Énoncé 1: Veuillez recopier à l'identique le passage de l'extrait sur la laïcité à l'école qui débute par les mots « Comme à l’accoutumé » et s'achève sur « Figaro10 septembre 2013. ».

Extrait à lire:
PRomotion des Initiatives Sociales en Milieux Educatifs

« Travailler à faire connaitre la Bonne nouvelle du Salut » car  « c’est le Christ qui est […] le fondement du projet éducatif de l’école catholique»[1]. Tels sont les objectifs assignés par la conférence des évêques transcrit  dans le statut de l’enseignement catholique publié en juin 2013.  Ceux-ci  confirment, s’il en était besoin, leur incompatibilité avec le principe de laïcité réaffirmé et encadré en octobre 2013 par la « charte de la laïcité à l’école » du ministère de l’éducation nationale.

Comme à l’accoutumé montent à l’assaut les soutiens, les plus divers du communautarisme et libéralisme scolaires : « Faut-il s’inquiéter de la charte de la laïcité dans les écoles ? », la Vie et la Croix 30 aout 2013 ; « Laïcité à l’école : la charte liberticide de Peillon »[2] le Salon beige  3 septembre 2013 ; « La charte liberticide de Peillon – Peillon veut verrouiller l’expression des consciences au nom de la Laïcité à l’école – Peillon contre la liberté religieuse »[3] ; « La Charte de la laïcité attaquée par le CFCM », Le Figaro10 septembre 2013.

Entrées enregistrées
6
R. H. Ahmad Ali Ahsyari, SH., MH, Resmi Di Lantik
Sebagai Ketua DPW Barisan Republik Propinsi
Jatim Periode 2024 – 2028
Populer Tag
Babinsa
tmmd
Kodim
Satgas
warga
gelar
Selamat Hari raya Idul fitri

Énoncé 2: Présentez toutes les lignes des enregistrements ci-dessus sous forme de tableau Markdown, avec une colonne Numéro pour le rang de chaque ligne et une colonne Texte pour la ligne elle-même, en omettant les lignes vides.

Réponse rédigée 1:
Comme à l’accoutumé montent à l’assaut les soutiens, les plus divers du communautarisme et libéralisme scolaires : « Faut-il s’inquiéter de la charte de la laïcité dans les écoles ? », la Vie et la Croix 30 aout 2013 ; « Laïcité à l’école : la charte liberticide de Peillon »[2] le Salon beige  3 septembre 2013 ; « La charte liberticide de Peillon – Peillon veut verrouiller l’expression des consciences au nom de la Laïcité à l’école – Peillon contre la liberté religieuse »[3] ; « La Charte de la laïcité attaquée par le CFCM », Le Figaro10 septembre 2013.

Réponse rédigée 2:
| Numéro | Texte |
|---|---|
| 1 | 6 |
| 2 | R. H. Ahmad Ali Ahsyari, SH., MH, Resmi Di Lantik |
| 3 | Sebagai Ketua DPW Barisan Republik Propinsi |
| 4 | Jatim Periode 2024 – 2028 |
| 5 | Populer Tag |
| 6 | Babinsa |
| 7 | tmmd |
| 8 | Kodim |
| 9 | Satgas |
| 10 | warga |
| 11 | gelar |
| 12 | Selamat Hari raya Idul fitri |